Der Verein wollte zunächst keine Auskünfte zur Zukunft geben. Die Verbindlichkeiten des Champions-League-Siegers von 2013 sollen sich bis Saisonende auf fünf Millionen Euro belaufen. Warum Geschäftsführer Christian Fitzek die Einlösung der Patronatserklärung von Hauptsponsor Andreas Rudolph über mehrere Millionen Euro bislang nicht eingefordert hat, bleibt unbekannt. Sie war Voraussetzung für die Lizenzerteilung gewesen. Der Medizinunternehmer soll inzwischen mehr als 30 Millionen Euro in den Verein gesteckt haben.

Wird bis zum Jahresende nicht eine Verringerung des negativen Eigenkapitals um 30 Prozent nachgewiesen, kommen zum feststehenden Abzug von acht Punkten vier weitere Zähler hinzu. Der Abstand des Tabellenfünften zu den Abstiegsplätzen beträgt derzeit 17 Punkte. Sollte die Sanierung des HSV bis zum 10. April kommenden Jahres gelingen, kann ein erneuter Antrag für eine Bundesliga-Lizenz gestellt werden. Anderenfalls droht ein Neuanfang in der zweiten oder dritten Liga.

Ob das Bundesligaspiel gegen den SC Magdeburg am Sonntag (15.00 Uhr) stattfinden kann, ist ungewiss. Die Arena gehört außer dem Finanzamt, der Berufsgenossenschaft und Rudolph zu den Gläubigern des Clubs. Nun muss sich der Insolvenzverwalter mit dem Arena-Betreiber einigen. Nach Informationen der «Bild»-Zeitung müssten 50 000 Euro Mietzahlung geleistet werden.

Schon seit mehr als zehn Jahren standen die Hanseaten immer wieder dicht vor dem Kollaps. Im Dezember 2004 war Rudolph erstmals als Retter aufgetreten. Nach dem unglücklichen Intermezzo mit dem ehemaligen Fußball-Nationaltorhüter Frank Rost als Geschäftsführer im Jahr 2013 erhielt der Club im Juli 2014 erst in letzter Minute die Lizenz.

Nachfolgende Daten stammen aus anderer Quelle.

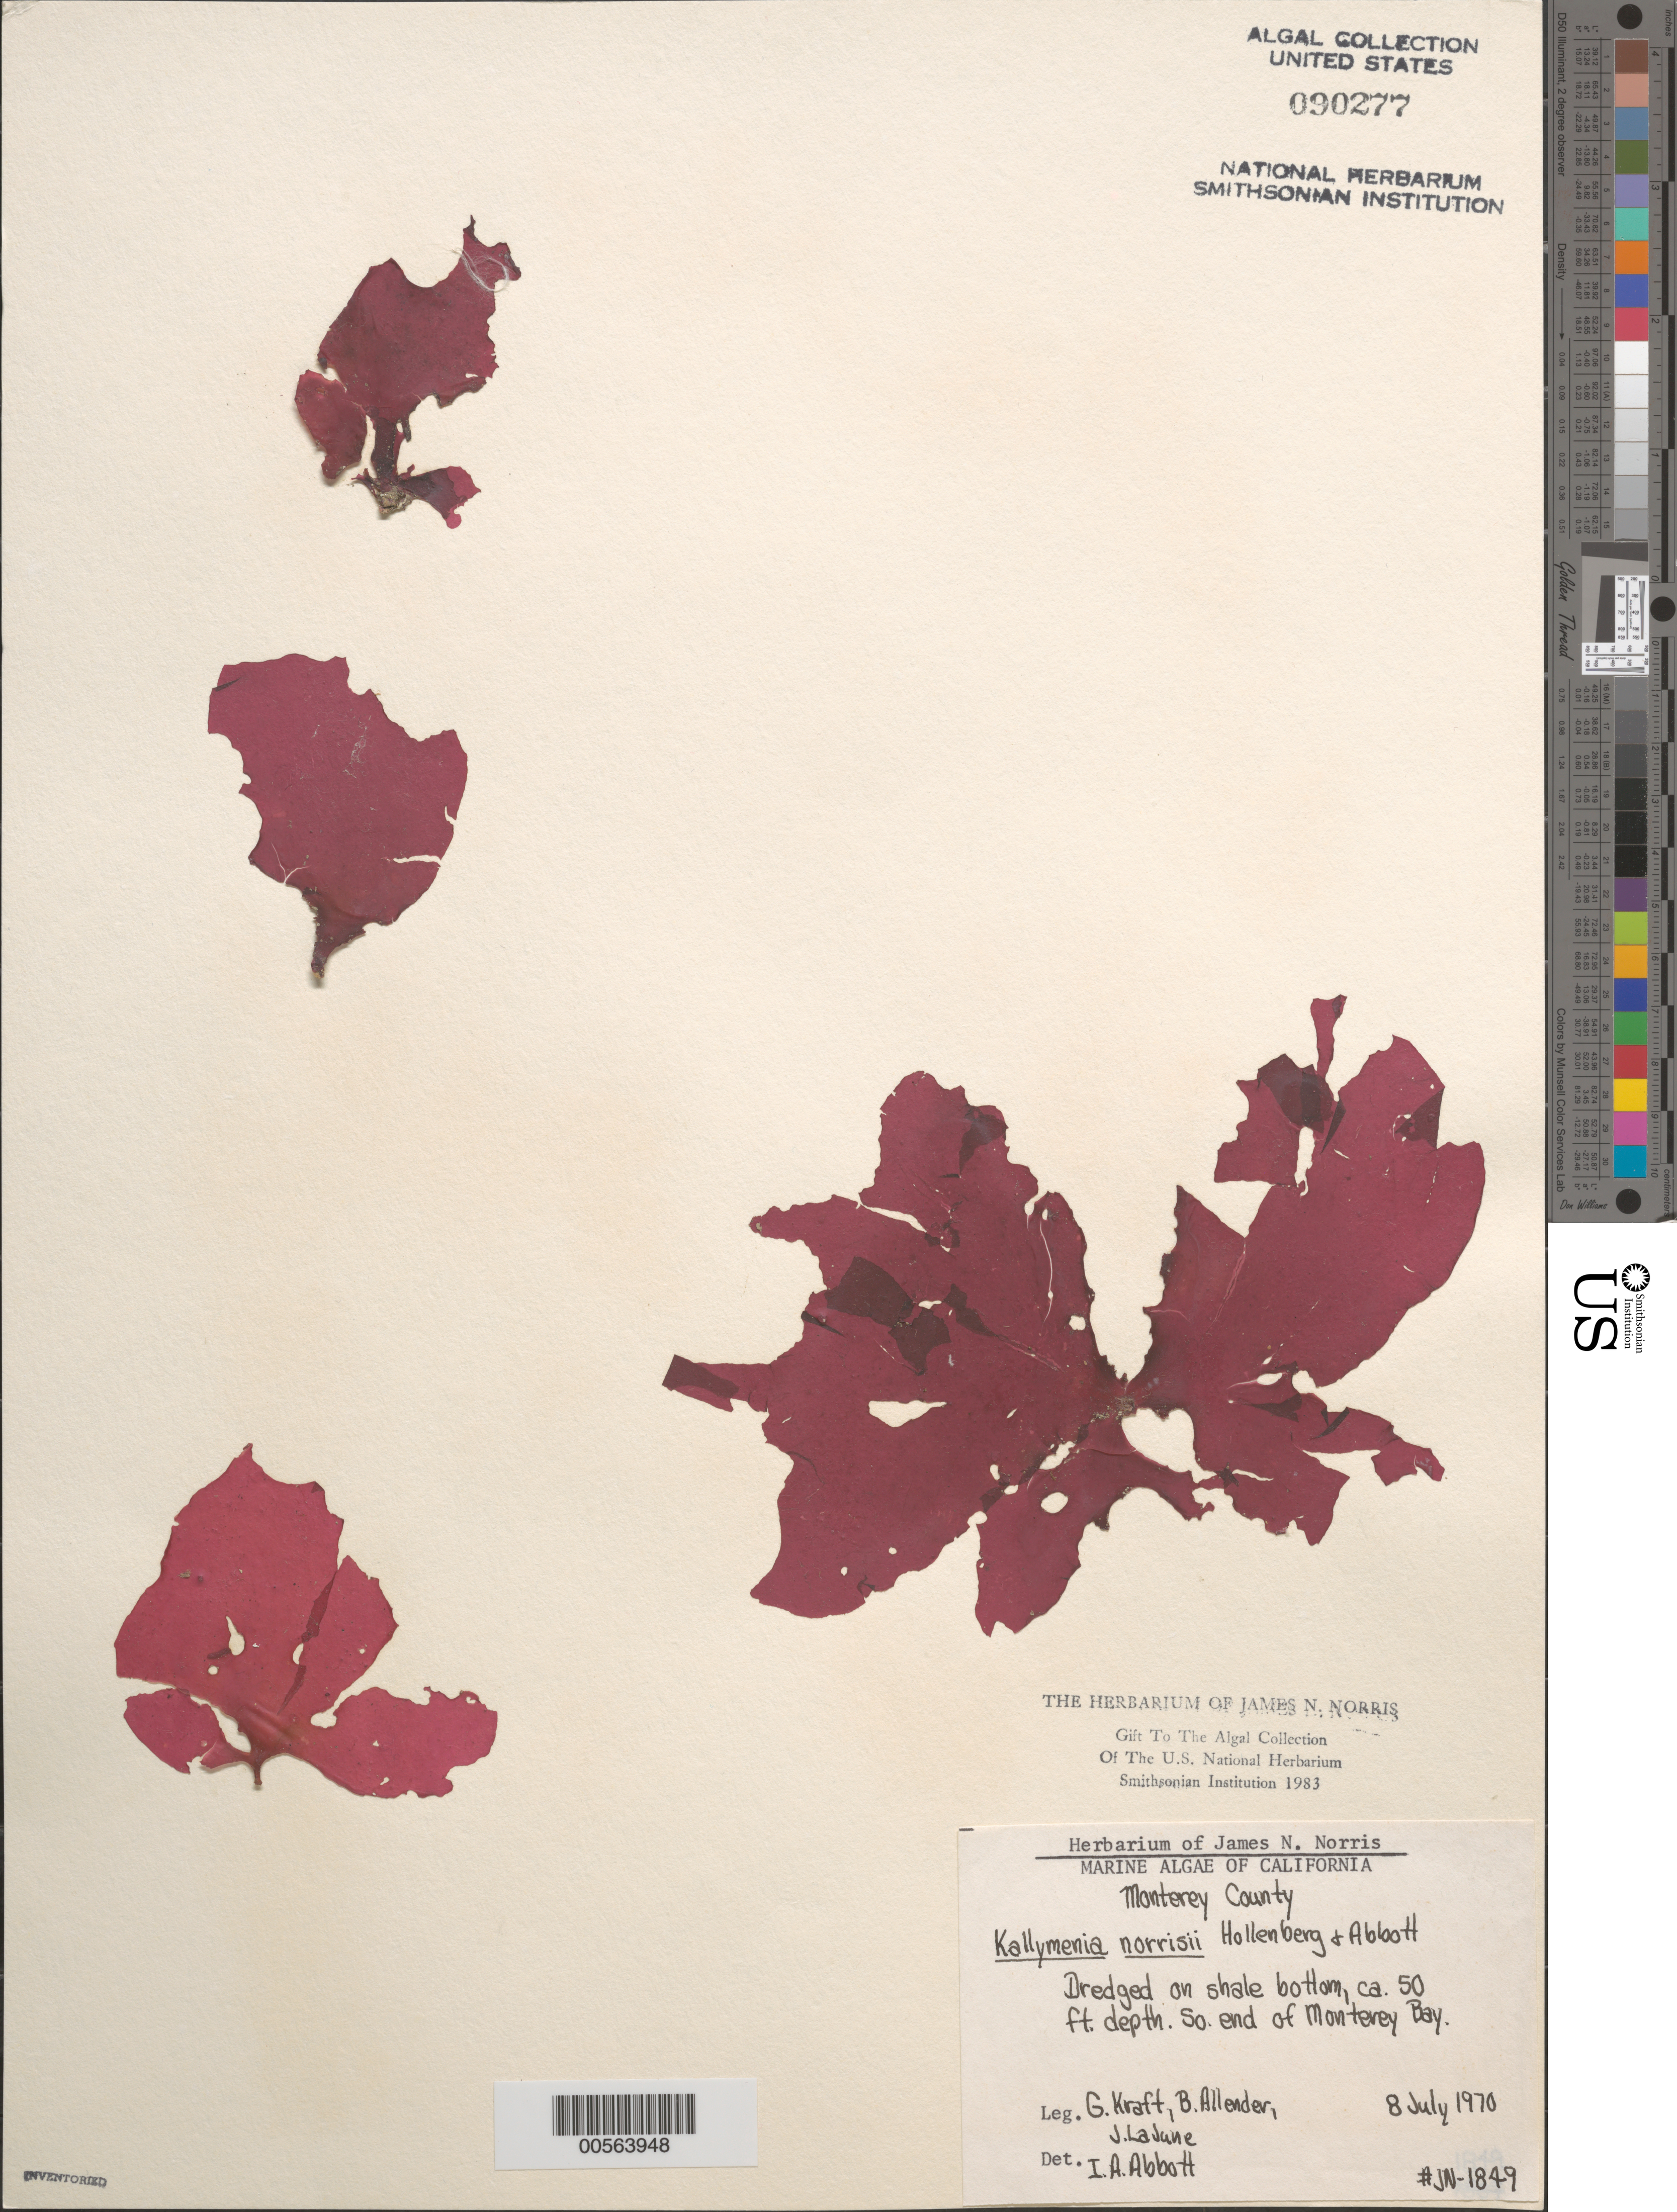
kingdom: Plantae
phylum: Rhodophyta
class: Florideophyceae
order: Gigartinales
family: Kallymeniaceae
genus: Kallymenia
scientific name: Kallymenia norrisii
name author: Hollenb. & I.A. Abbott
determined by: Abbott, Isabella A.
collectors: G. T. Kraft, B. Allender & J. Lajune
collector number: Jn-1849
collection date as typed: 08 Jul 1970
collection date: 1970-07-08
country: United States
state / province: California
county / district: Monterey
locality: Monterey Bay, south end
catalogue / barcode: US 90277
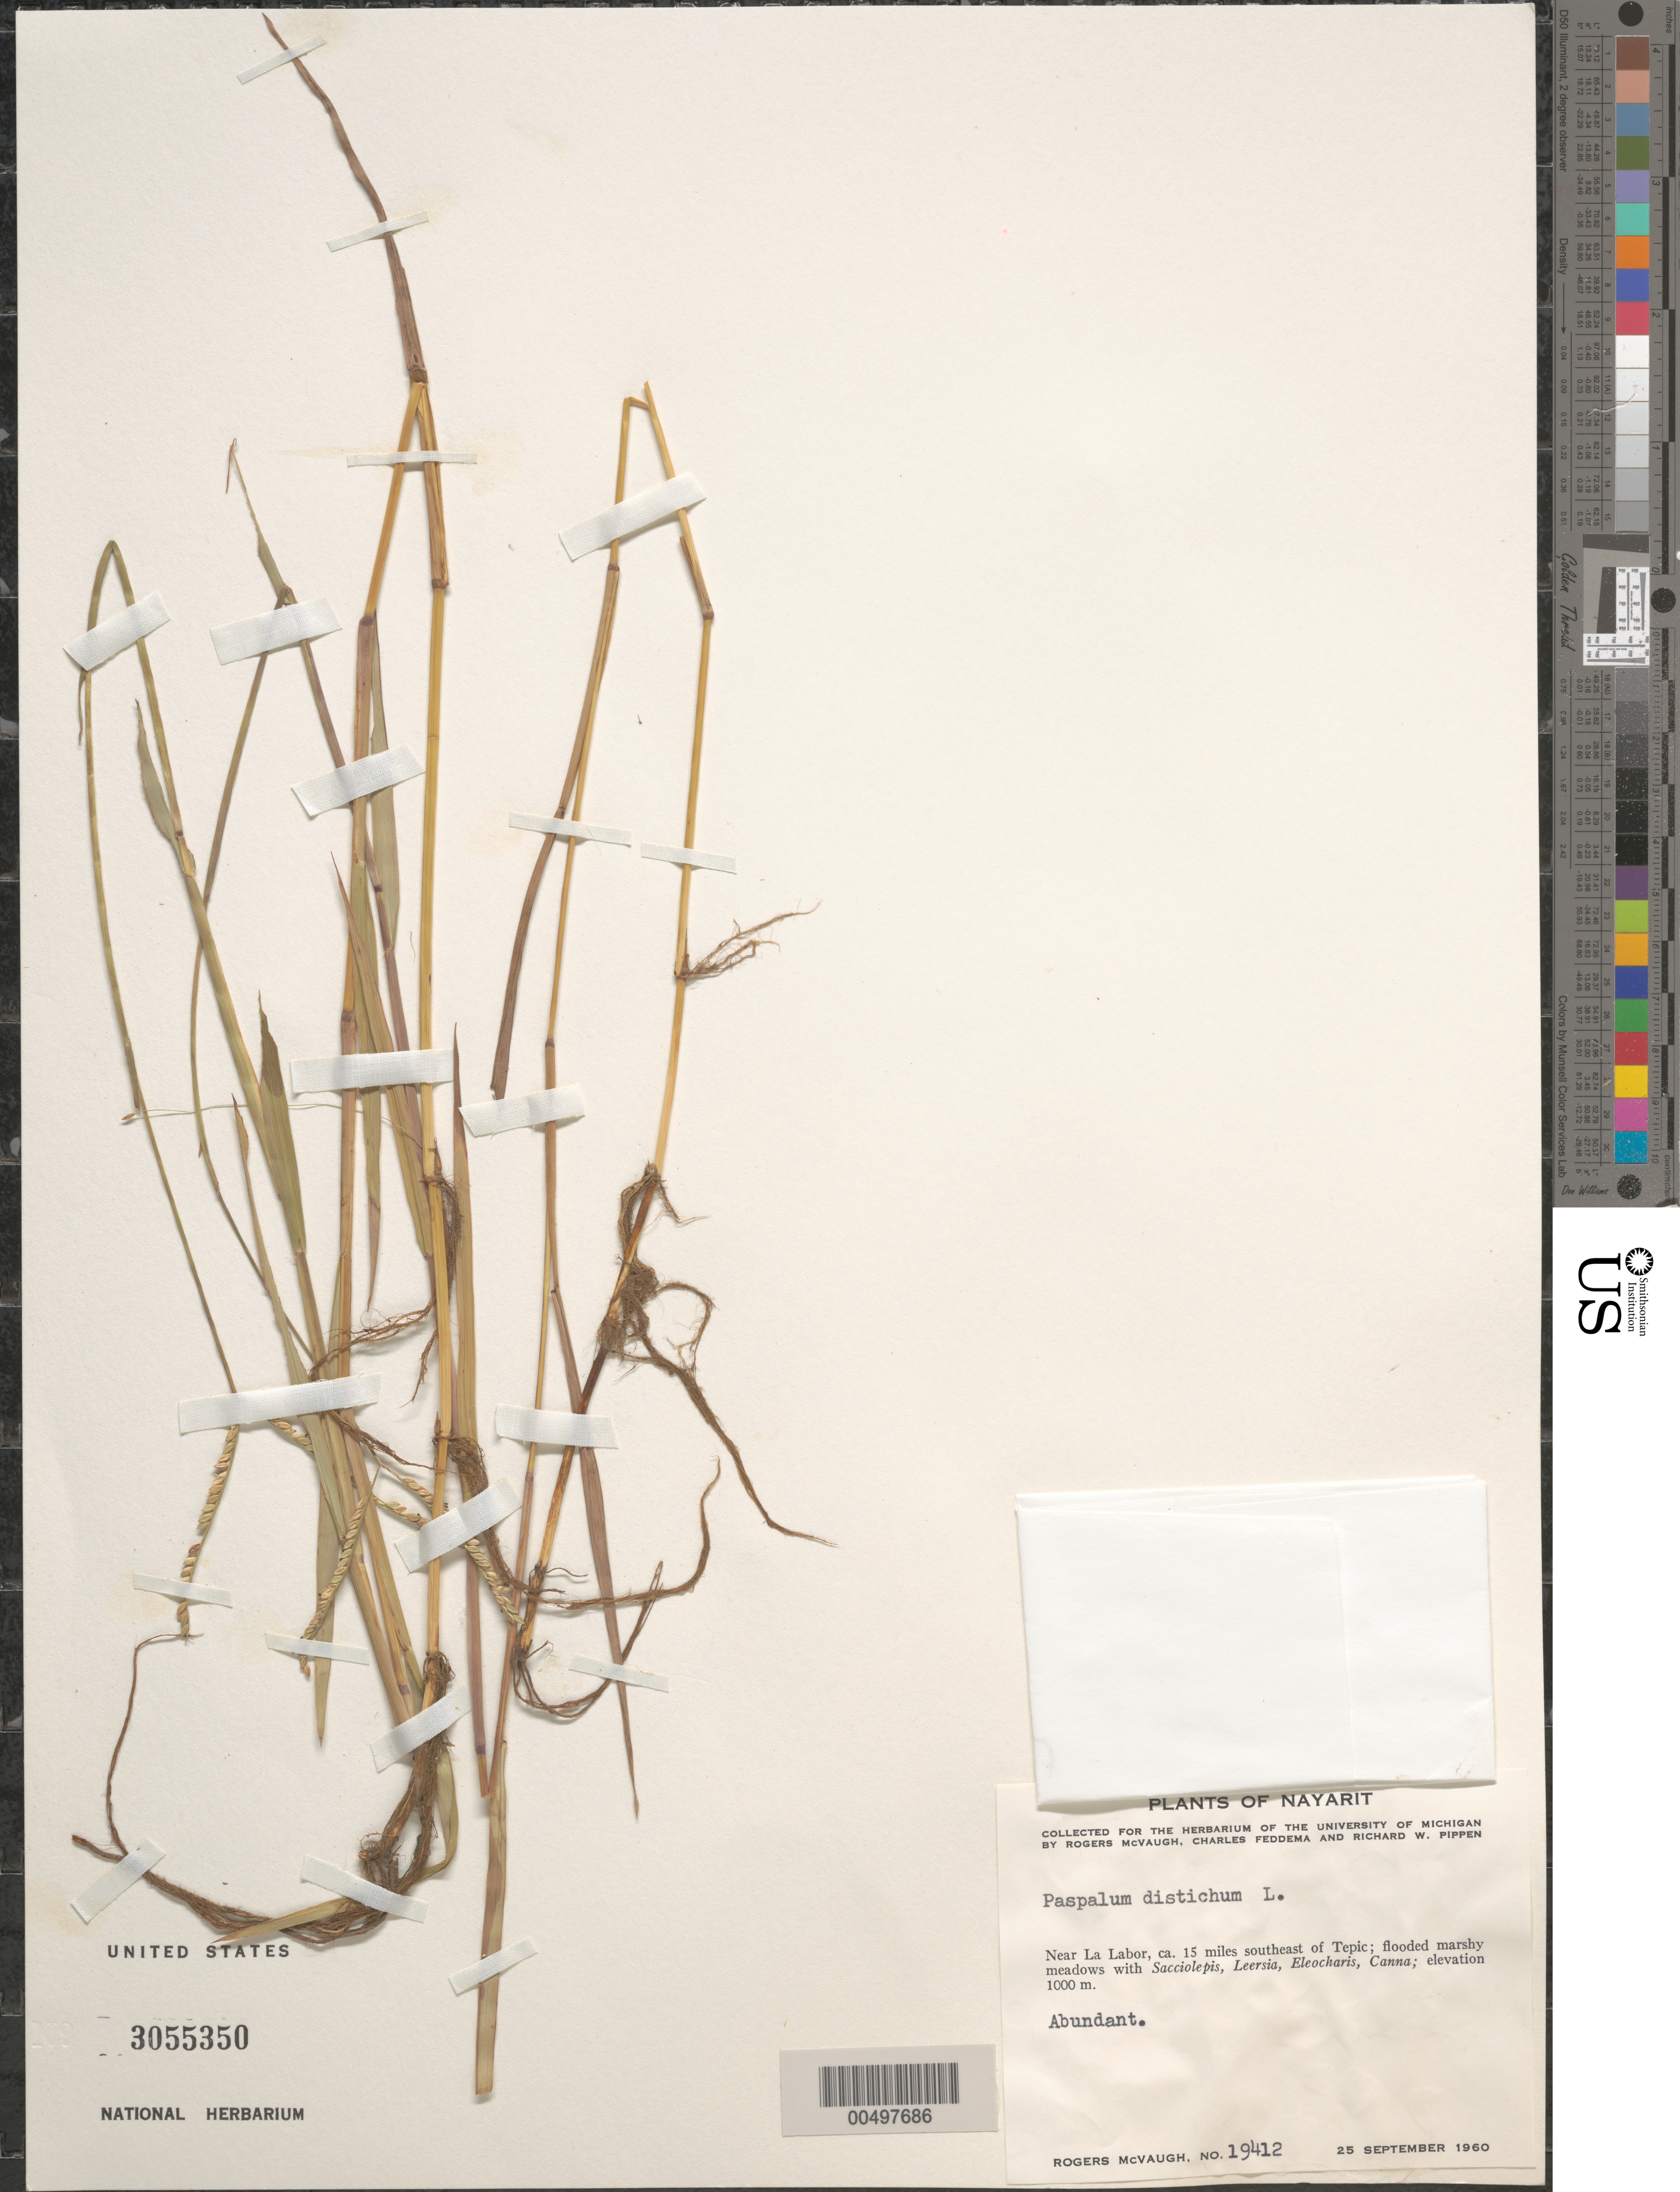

Die Mannschaft trainiert sich derzeit selbst. Coach Michael Biegler, der in Personalunion die polnische Nationalmannschaft betreut, bereitet den Gastgeber der EM auf das Turnier im Januar vor.

Die Spieler können den Verein nach dem Ausbleiben der beiden Monatsgehälter ablösefrei verlassen. Adrian Pfahl wird bereits mit Frisch Auf Göppingen in Verbindung gebracht und könnte nach den Regularien des Liga-Verbands HBL bereits am 27. Dezember mit den Schwaben beim HSV antreten.

Sollten viele Profis dem HSV den Rücken kehren, könnten Spieler aus der U23 aufrücken. Die hat gerade die Herbstmeisterschaft in der Oberliga Hamburg/Schleswig-Holstein eingefahren. Konkurrenzfähig in der Bundesliga wäre ein solches Team in jedem Fall nicht.

Verwirrung gab es am Mittwoch um einen angeblichen Einstieg von Jürgen Hunke, ehemaliger Präsident des Fußball-Bundesligisten HSV. Der Theatermäzen dementierte Meldungen, dass er als neuer Investor helfen würde, nachdem Rudolph den Geldhahn zugedreht hatte.

«Ich werde keinen Euro in die Rettung stecken, das kann doch gar keiner bezahlen», sagte Hunke der Deutschen Presse-Agentur. Er hatte nach eigenen Angaben vor zehn Jahren 450 000 Euro für die Lizenz der Norddeutschen gegeben: «Das Geld ist ja auch weg.» Er sei weiterhin im Nachwuchsbetrieb des HSV e.V. engagiert.